Not feeling the new bits at all really. Thought the audio I heard last night was a hoax initially, so maybe that's coloured my perception of it.
But like, whatever about making tunes that are essays in the mimetic reconstruction of pirate radio, and that have a frailty and sweetness to them that's congruent with the primitivity and rawness of the hardcore, jungle and garage blaring out of passing cars tuned in to london pirate radio that were supposedly his original reference points, and whatever about that curious aesthetic / emotional nostalgia that he's always nailed, this is just pants.
"Rival Dealer" sound like that awful prog breaks crossover stuff from the very early 00's; would fit right into a Sasha / Zabiela / Hybrid / Way Out West / Deep Dish set from back then. In fact it reminds me of an old Alistair Whitehead / Dave Seaman mix cd I got free with Mixmag in like 97 or so, except recorded off a badly tuned radio.

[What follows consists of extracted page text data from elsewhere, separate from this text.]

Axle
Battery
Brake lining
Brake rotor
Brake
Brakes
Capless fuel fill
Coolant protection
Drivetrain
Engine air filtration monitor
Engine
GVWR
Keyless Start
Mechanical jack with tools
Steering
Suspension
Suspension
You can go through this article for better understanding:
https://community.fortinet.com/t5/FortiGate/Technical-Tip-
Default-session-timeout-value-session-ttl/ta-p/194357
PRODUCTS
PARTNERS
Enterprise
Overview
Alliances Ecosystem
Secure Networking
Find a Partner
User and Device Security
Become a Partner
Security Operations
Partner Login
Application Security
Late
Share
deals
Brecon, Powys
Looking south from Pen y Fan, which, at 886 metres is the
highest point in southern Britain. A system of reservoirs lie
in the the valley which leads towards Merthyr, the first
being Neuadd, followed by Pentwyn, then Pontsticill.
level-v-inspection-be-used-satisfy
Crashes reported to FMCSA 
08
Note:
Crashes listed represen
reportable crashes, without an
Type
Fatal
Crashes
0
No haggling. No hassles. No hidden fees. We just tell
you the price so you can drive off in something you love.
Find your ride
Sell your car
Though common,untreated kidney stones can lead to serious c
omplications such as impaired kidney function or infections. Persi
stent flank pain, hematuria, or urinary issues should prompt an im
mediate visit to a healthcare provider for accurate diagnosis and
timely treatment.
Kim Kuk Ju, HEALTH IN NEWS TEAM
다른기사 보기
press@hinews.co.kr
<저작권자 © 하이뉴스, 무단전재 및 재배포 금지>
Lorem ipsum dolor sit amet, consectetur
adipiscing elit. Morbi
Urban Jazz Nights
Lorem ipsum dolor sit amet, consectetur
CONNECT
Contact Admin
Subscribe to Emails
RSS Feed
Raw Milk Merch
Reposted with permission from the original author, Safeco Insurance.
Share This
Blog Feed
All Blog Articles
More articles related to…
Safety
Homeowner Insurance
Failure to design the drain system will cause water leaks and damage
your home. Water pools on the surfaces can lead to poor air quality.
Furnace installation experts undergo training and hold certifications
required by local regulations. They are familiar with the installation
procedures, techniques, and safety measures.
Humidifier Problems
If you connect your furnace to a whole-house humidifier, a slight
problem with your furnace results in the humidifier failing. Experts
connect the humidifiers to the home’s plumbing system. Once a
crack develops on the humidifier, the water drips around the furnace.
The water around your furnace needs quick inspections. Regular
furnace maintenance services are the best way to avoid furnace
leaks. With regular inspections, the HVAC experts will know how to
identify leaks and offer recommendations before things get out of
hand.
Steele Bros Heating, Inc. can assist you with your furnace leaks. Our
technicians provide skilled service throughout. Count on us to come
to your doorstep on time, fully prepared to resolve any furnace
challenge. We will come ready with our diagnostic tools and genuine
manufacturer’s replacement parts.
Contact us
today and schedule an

I do like the bits after about the 5:24 minute mark, the first half though, awful.
And one of the other tunes sounds like a Coldplay live dvd run through a load of guitar reverb pedals.
I mean, fine, if you take him as a musical historiographer then it's entirely consistent with what happened to mainstream superclubby 90's dance music in the end. But if you take him as someone whose early work was an almost Quixotic resistance to that trajectory of music becoming clean, polished, clubby and sacrificing vibes on teh altar of technique then what the hell is this?
Drawing the critical attention back to the swing of El-B's drums, to Steve Gurley's drums, at a time when garage was "the last secret in dance music" and while dubstep was creating a sonic context in which those drums would be able to reemerge was a heroic achievement. Being able to back that up with the conviction that jumps out of those early interviews with Blackdown is entirely another, and he'll have a very special place in my heart and in my record collection for those two things alone, but I really viscerally dislike that "Rival Dealers" thing on first listen.
Of all the genres that don't need critical reappraisal, trancy prog-house / nu-skool breaks isn't one of them. The clinicality of that sound just doesn't lend itself to Burialisation, nor indeed was the music itself ever (in my opinion) content-rich enough to lend itself to deconstruction in his style.